In the post about the documentary "SOMM" below, repeat everything from "Anyone who’s a" down to "Beaujolais. (Still courtesy of the filmmakers)" word for word.

**PASSAGE SHOWN**
________________________

Tag archive for » Court of Master Sommeliers «

World Premiere of “SOMM” & More

Tuesday, 23. October 2012 5:25

One of the featured sommelier candidates from "SOMM.'' (Still courtesy of the filmmakers)

An Insider’s Look at the Rigorous Master Sommelier Exam

Anyone who’s a fan of wine will be drawn to the new documentary, “SOMM,” which will hold its world premiere Nov. 7 at the 2nd annual Napa Valley Film Festival at the Napa Valley Opera House.

The Master Sommelier exam is one of the most grueling around. Fewer than 200 people around the world have passed it. The film by Jason Wise follows four people as they prepare for the examination.

Bay Area folks will recognize some familiar faces in the film, including Chef Michael Mina, Sommelier Rajat Parr, Winemaker Bo Barrett, wine legend Fred Dame and Master Sommelier Reggie Narito.

Another candidate opening a bottle of Beaujolais. (Still courtesy of the filmmakers)

The filmmaker will be on hand at the fest, as well as the featured sommeliers. They also will be guests at the gala at Robert Mondavi Winery on Nov. 8.

________________________

**DATASET CONTENT**

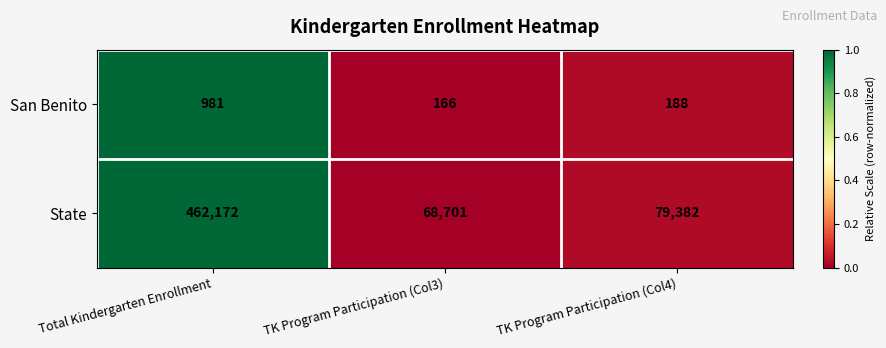

What is the total value across all series at TK Program Participation (Col4)?

79570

________________________

**COMPLETED TASK**
Anyone who’s a fan of wine will be drawn to the new documentary, “SOMM,” which will hold its world premiere Nov. 7 at the 2nd annual Napa Valley Film Festival at the Napa Valley Opera House.

The Master Sommelier exam is one of the most grueling around. Fewer than 200 people around the world have passed it. The film by Jason Wise follows four people as they prepare for the examination.

Bay Area folks will recognize some familiar faces in the film, including Chef Michael Mina, Sommelier Rajat Parr, Winemaker Bo Barrett, wine legend Fred Dame and Master Sommelier Reggie Narito.

Another candidate opening a bottle of Beaujolais. (Still courtesy of the filmmakers)